Les objections qui peuvent être formulées contre la prétention à l’universalisme des principes de la raison, quand ils trouvent à s’appliquer au monde physique, s’avèrent encore plus pertinentes quand elles visent le rationnel qu’on s’évertuerait à identifier dans le domaine pratique. Force est alors d’admettre que, pour ce qui regarde l’éthique et la morale, la rationalité ne s’apprécie qu’au regard du but poursuivi ; et il en va de même pour toute conduite humaine : la raison est alors cette faculté qui s’ingénie à rassembler tous les arguments et moyens favorables à la réalisation d’un projet, d’un désir ; elle se confond quelque peu avec la volonté ; elle devient subjective ; elle se situe à l’extrême opposé de l’universalisme, et conduit le poète à proclamer que : « La raison du plus fort est toujours la meilleure ». Faut-il considérer que par une simple migration de la sphère du scientifique et de la technologie vers celle de la pratique, on passe d’un monde, qui ne connaîtrait que le rationnel, à un autre monde, gangréné par l’irrationnel. Et d’abord est-on fondé à regarder comme affecté par l’irrationnel, savoir par le contraire de la raison, un domaine d’application de cette dernière, parce qu’il souffre la coexistence de plusieurs rationalités ? Et, pour commencer, qu’est-ce que la rationalité ?

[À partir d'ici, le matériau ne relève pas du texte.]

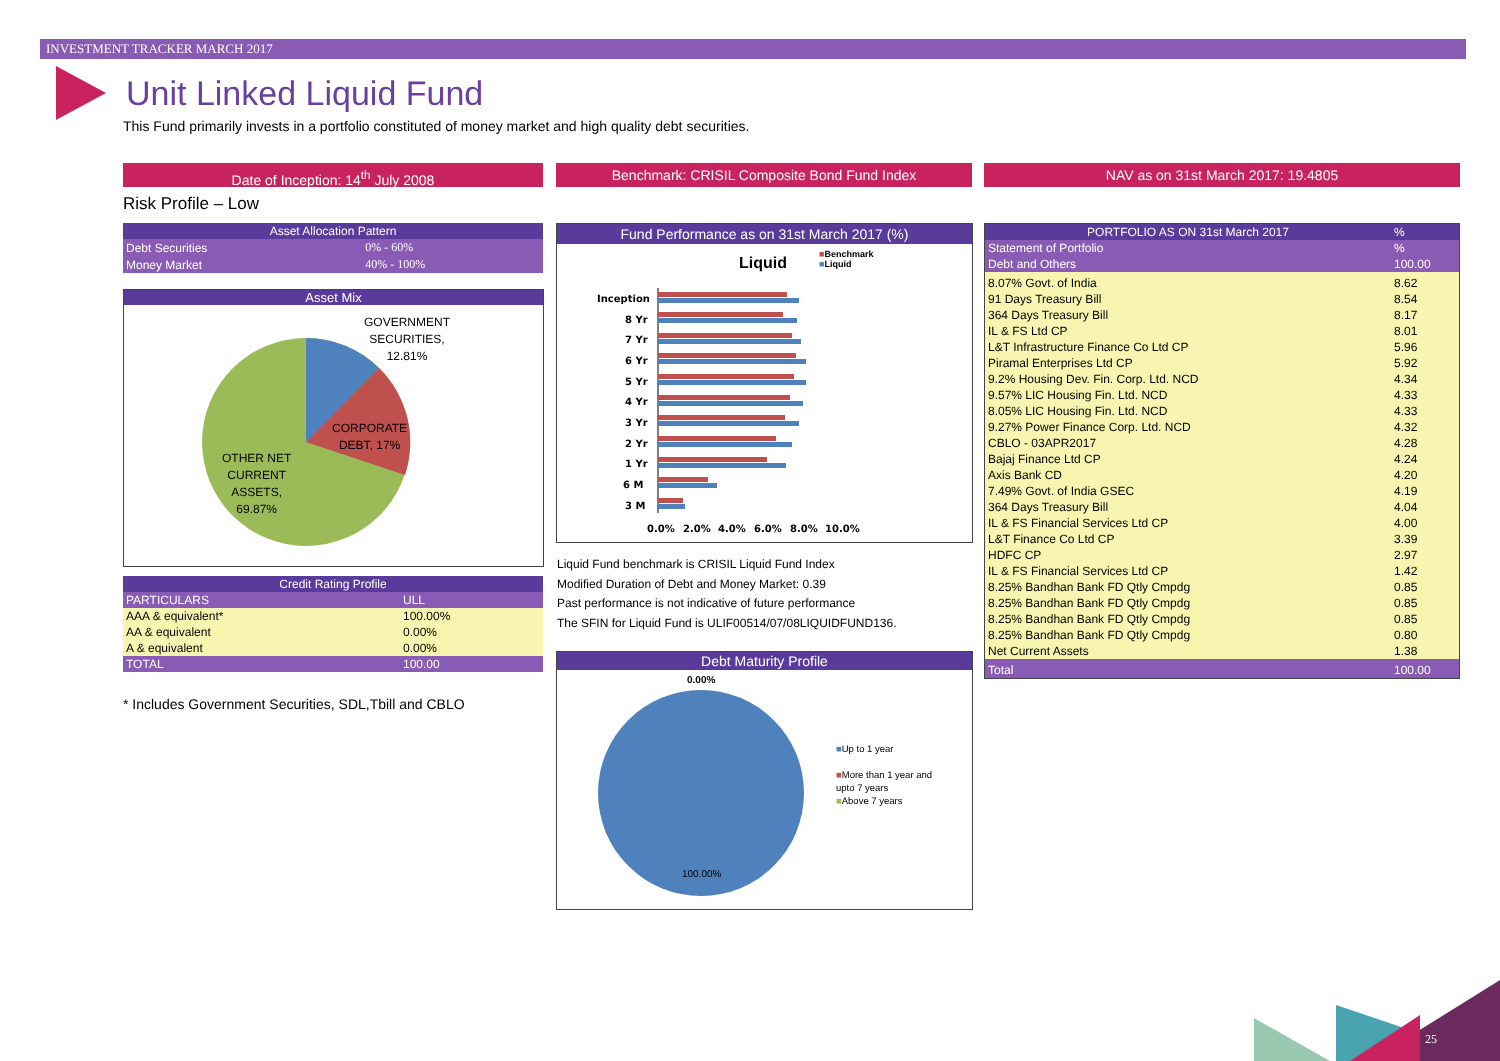INVESTMENT TRACKER MARCH 2017
Unit Linked Liquid Fund
This Fund primarily invests in a portfolio constituted of money market and high quality debt securities.
Date of Inception: 14<sup>th</sup> July 2008 Benchmark: CRISIL Composite Bond Fund Index NAV as on 31st March 2017: 19.4805
Risk Profile – Low
| Asset Allocation Pattern | |
| --- | --- |
| Debt Securities | 0% - 60% |
| Money Market | 40% - 100% |
Asset Mix
GOVERNMENT
SECURITIES,
12.81%
CORPORATE
DEBT, 17%
OTHER NET
CURRENT
ASSETS,
69.87%
| Credit Rating Profile | |
| --- | --- |
| PARTICULARS | ULL |
| AAA & equivalent* | 100.00% |
| AA & equivalent | 0.00% |
| A & equivalent | 0.00% |
| TOTAL | 100.00 |
* Includes Government Securities, SDL,Tbill and CBLO
Fund Performance as on 31st March 2017 (%)
Liquid
■Benchmark
■Liquid
Inception
8 Yr
7 Yr
6 Yr
5 Yr
4 Yr
3 Yr
2 Yr
1 Yr
6 M
3 M
0.0%
2.0%
4.0%
6.0%
8.0%
10.0%
7.2% 7.9% 7.0% 7.8% 7.5% 8.0% 7.7% 8.3% 7.6% 8.3% 7.4% 8.1% 7.1% 7.9% 6.6% 7.5% 6.1% 7.2% 2.8% 3.3% 1.4% 1.5%
Liquid Fund benchmark is CRISIL Liquid Fund Index
Modified Duration of Debt and Money Market: 0.39
Past performance is not indicative of future performance
The SFIN for Liquid Fund is ULIF00514/07/08LIQUIDFUND136.
Debt Maturity Profile
0.00%
100.00%
■Up to 1 year
■More than 1 year and
upto 7 years
■Above 7 years
| PORTFOLIO AS ON 31st March 2017 | % |
| Statement of Portfolio | % |
| Debt and Others | 100.00 |
| 8.07% Govt. of India | 8.62 |
| 91 Days Treasury Bill | 8.54 |
| 364 Days Treasury Bill | 8.17 |
| IL & FS Ltd CP | 8.01 |
| L&T Infrastructure Finance Co Ltd CP | 5.96 |
| Piramal Enterprises Ltd CP | 5.92 |
| 9.2% Housing Dev. Fin. Corp. Ltd. NCD | 4.34 |
| 9.57% LIC Housing Fin. Ltd. NCD | 4.33 |
| 8.05% LIC Housing Fin. Ltd. NCD | 4.33 |
| 9.27% Power Finance Corp. Ltd. NCD | 4.32 |
| CBLO - 03APR2017 | 4.28 |
| Bajaj Finance Ltd CP | 4.24 |
| Axis Bank CD | 4.20 |
| 7.49% Govt. of India GSEC | 4.19 |
| 364 Days Treasury Bill | 4.04 |
| IL & FS Financial Services Ltd CP | 4.00 |
| L&T Finance Co Ltd CP | 3.39 |
| HDFC CP | 2.97 |
| IL & FS Financial Services Ltd CP | 1.42 |
| 8.25% Bandhan Bank FD Qtly Cmpdg | 0.85 |
| 8.25% Bandhan Bank FD Qtly Cmpdg | 0.85 |
| 8.25% Bandhan Bank FD Qtly Cmpdg | 0.85 |
| 8.25% Bandhan Bank FD Qtly Cmpdg | 0.80 |
| Net Current Assets | 1.38 |
| Total | 100.00 |
25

La rationalité d’un ensemble de données, comme d’un comportement, n’est faite de rien d’autre que de la forte cohérence qui anime leurs parties et conduit inéluctablement, à sa constitution en système pour le premier, et à la réalisation de ses objectifs pour le second. La raison est cet outil remarquable qui permet aux hommes d’accéder à des vérités, dont ils doivent admettre, pour leur sauvegarde, qu’elles ne peuvent être que contingentes.

La raison est un mode d’appréhension du réel, propre à l’humanité ; elle n’est pas cette déesse aux verdicts marqués du sceau de l’absolu, que le dix-huitième siècle a voulu y voir ; la sacraliser est une erreur ; le vingtième siècle a eu à le vérifier douloureusement.